Jeremy Siegel, a finance professor at the Wharton School of the University of Pennsylvania and senior investment advisor with Wisdom Tree Funds, offers his 2016 forecast in an interview appearing in Advisor Perspectives. Commenting on the current situation, he noted: “I have never seen a shortfall of earnings relative to estimates as sharp as we had this year. We had a total collapse in earnings.” Pointing to the energy sector he said: “no one thought oil would go down so far,” observing that “the S&P is not just a U.S. Index” because of “40% to 45% of its profits earned abroad.”
Looking forward, Siegel suggested that the S&P might reach 2,300 by the end of 2016 “if we get an earnings recovery.” He elaborated: “in the low-interest-rate environment we are in, a [PE] multiple of 18 to 20 could be considered a fair market value. If you apply that multiple to an earnings bounce back you get 2,300 for 2016 on the S&P.” He uses operating earnings, which are “extremely conservative” and thus “much lower” than reported earnings, in discussing the 18-20 times earnings multiple. He also believes we will “have permanently lower [interest] rates.” To summarize, he stated that “the major driver of equity prices will be a bounce back in earnings. If we don’t see a bounce back in earnings, we are not going to have a good year in stocks.”
Siegel said: “I am not worried about inflation next year,” but noted there may be “some price pressures . . . on the wage front.” He expressed concern about the labor participation rate as well and cited “tightening in the labor market” as a potential concern, along with “the very distressing productivity collapse that we’ve seen.”

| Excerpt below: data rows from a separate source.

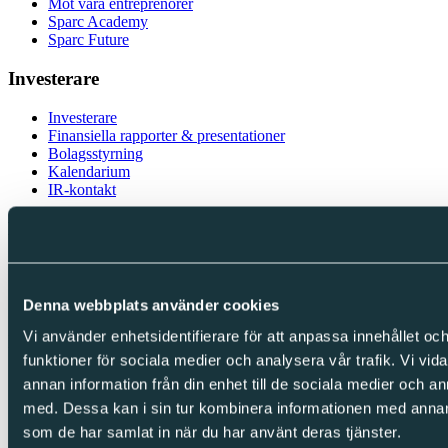
Möt våra entreprenörer
Sparc Academy
Sparc Future
Investerare
Investerare
Finansiella rapporter & presentationer
Bolagsstyrning
Kalendarium
IR-kontakt
Följ oss
LinkedIn
Facebook
Instagram
Denna webbplats använder cookies
Vi använder enhetsidentifierare för att anpassa innehållet och
Integritet
funktioner för sociala medier och analysera vår trafik. Vi vid
Cookies
annan information från din enhet till de sociala medier och 
Integritetspolicy
med. Dessa kan i sin tur kombinera informationen med annan i
Visselblåsning
som de har samlat in när du har använt deras tjänster.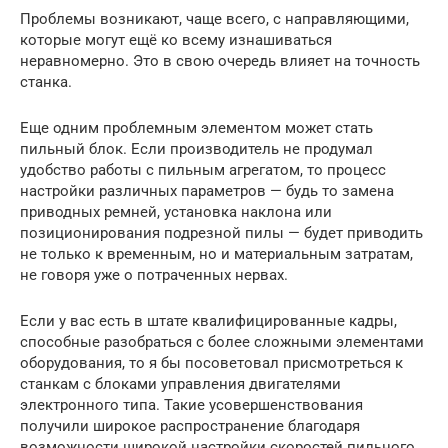
Проблемы возникают, чаще всего, с направляющими,
которые могут ещё ко всему изнашиваться
неравномерно. Это в свою очередь влияет на точность
станка.
Еще одним проблемным элементом может стать
пильный блок. Если производитель не продумал
удобство работы с пильным агрегатом, то процесс
настройки различных параметров — будь то замена
приводных ремней, установка наклона или
позиционирования подрезной пилы — будет приводить
не только к временным, но и материальным затратам,
не говоря уже о потраченных нервах.
Если у вас есть в штате квалифицированные кадры,
способные разобраться с более сложными элементами
оборудования, то я бы посоветовал присмотреться к
станкам с блоками управления двигателями
электронного типа. Такие усовершенствования
получили широкое распространение благодаря
возможности широкой настройки скоростей пильного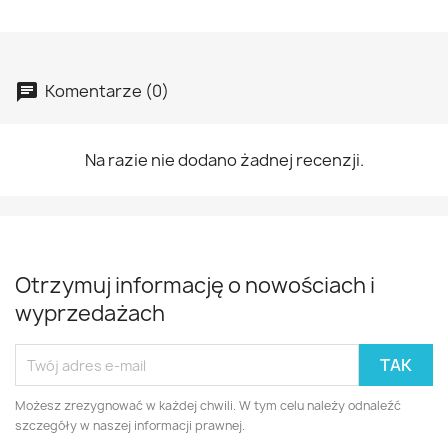
Komentarze (0)
Na razie nie dodano żadnej recenzji.
Otrzymuj informację o nowościach i
wyprzedażach
Możesz zrezygnować w każdej chwili. W tym celu należy odnaleźć
szczegóły w naszej informacji prawnej.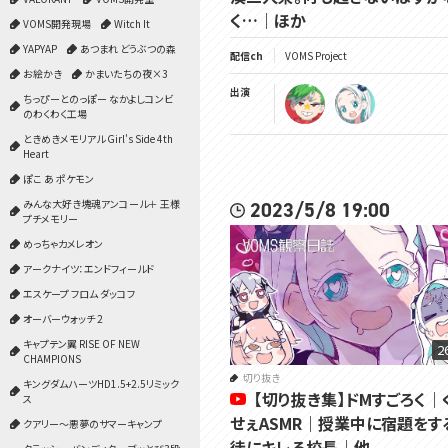
く…｜ほか
VOMS開発現場
Witch It
YAPYAP
あつまれ どうぶつの森
配信ch
VOMS Project
お絵かき
かまいたちの夜×3
出演
ちっぴーとのっぽー なかよしコンビ
のわくわく工場
ときめきメモリアル Girl's Side 4th
Heart
ぽこ あ ポケモン
みんな大好き塊魂アンコール＋ 王様
2023/5/8 19:00
プチメモリー
めっちゃカメレオン
アークナイツ：エンドフィールド
エスケープ フロム ダッコフ
オーバーウォッチ 2
キャプテン翼 RISE OF NEW
2
CHAMPIONS
切り抜き
キングダムハーツHD1.5+2.5リミック
【切り抜き集】ドMすごろく｜
ス
せぇASMR｜授業中に宿題をす
クアリー～悪夢のサマーキャンプ
徒にキレる校長｜他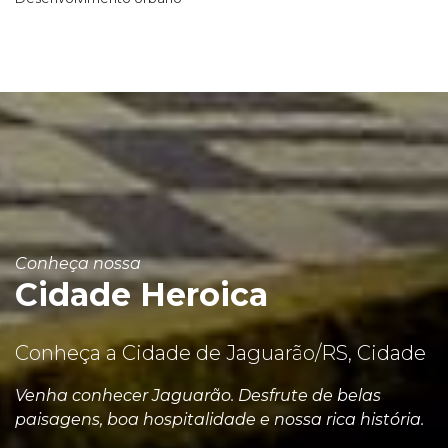
Conheça nossa
Cidade Heroica
Conheça a Cidade de Jaguarão/RS, Cidade
Venha conhecer Jaguarão. Desfrute de belas
paisagens, boa hospitalidade e nossa rica história.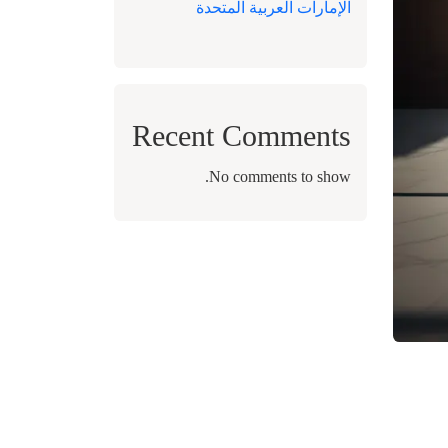
الإمارات العربية المتحدة
Recent Comments
No comments to show.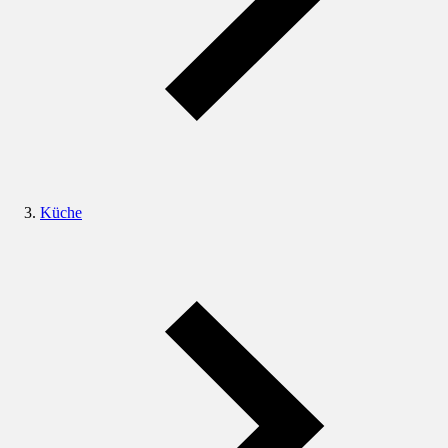
Küche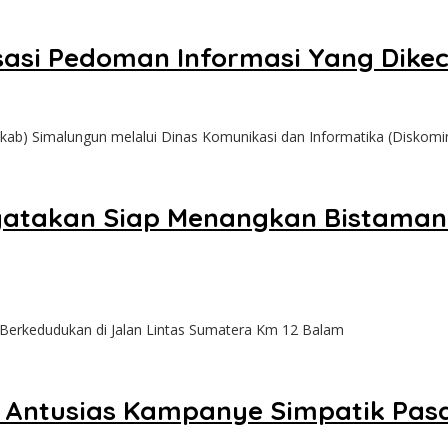
sasi Pedoman Informasi Yang Dikec
b) Simalungun melalui Dinas Komunikasi dan Informatika (Diskominf
yatakan Siap Menangkan Bistaman-
g Berkedudukan di Jalan Lintas Sumatera Km 12 Balam
 Antusias Kampanye Simpatik Pas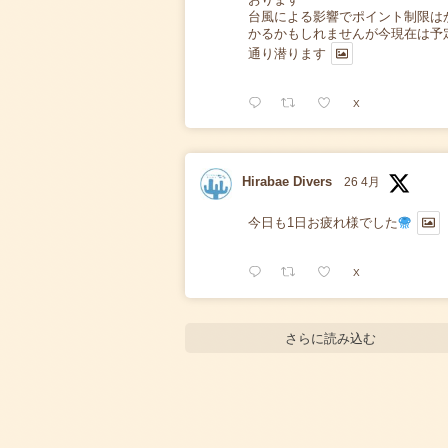
台風による影響でポイント制限は
かるかもしれませんが今現在は予
通り潜ります
X
Hirabae Divers
26 4月
今日も1日お疲れ様でした
X
さらに読み込む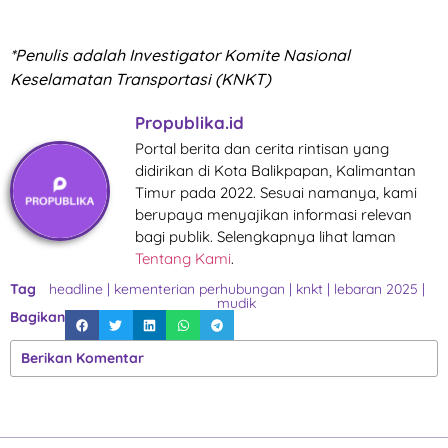
*Penulis adalah Investigator Komite Nasional
Keselamatan Transportasi (KNKT)
Propublika.id
Portal berita dan cerita rintisan yang
didirikan di Kota Balikpapan, Kalimantan
Timur pada 2022. Sesuai namanya, kami
berupaya menyajikan informasi relevan
bagi publik. Selengkapnya lihat laman
Tentang Kami
.
Tag
headline
|
kementerian perhubungan
|
knkt
|
lebaran 2025
|
mudik
Bagikan
Berikan Komentar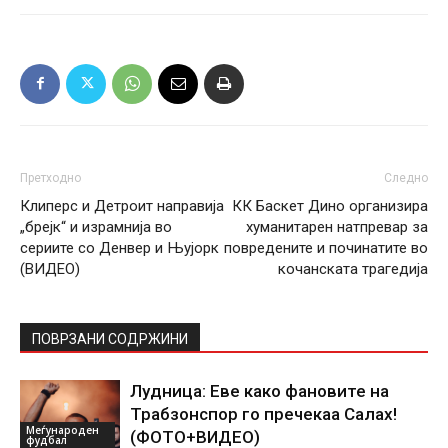
Претходно
Следно
Клиперс и Детроит направија
КК Баскет Дино организира
„брејк“ и израмнија во
хуманитарен натпревар за
сериите со Денвер и Њујорк
повредените и починатите во
(ВИДЕО)
кочанската трагедија
ПОВРЗАНИ СОДРЖИНИ
Лудница: Еве како фановите на
Трабзонспор го пречекаа Салах!
Меѓународен
(ФОТО+ВИДЕО)
фудбал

With regard to emerging markets, Siegel observed that he “was clearly too early” when he previously predicted that EMs would reward investors over the long-term, noting that “many of the emerging markets are tied to those raw materials” that have seen their prices plummet recently. “Commodities have likely gone down as much as they are going to because there is so much bearishness in this area,” he opined, continuing “three to five years out that sector is going to be rewarding” because “we don’t need oil prices to go all the way back up; we just need them to stabilize to give value to many of these stocks.” While he observed that “a lot of the weakness is driven by China,” Siegel also pointed out that it’s current 3% growth rate “is still twice the U.S. level and three times the European level.”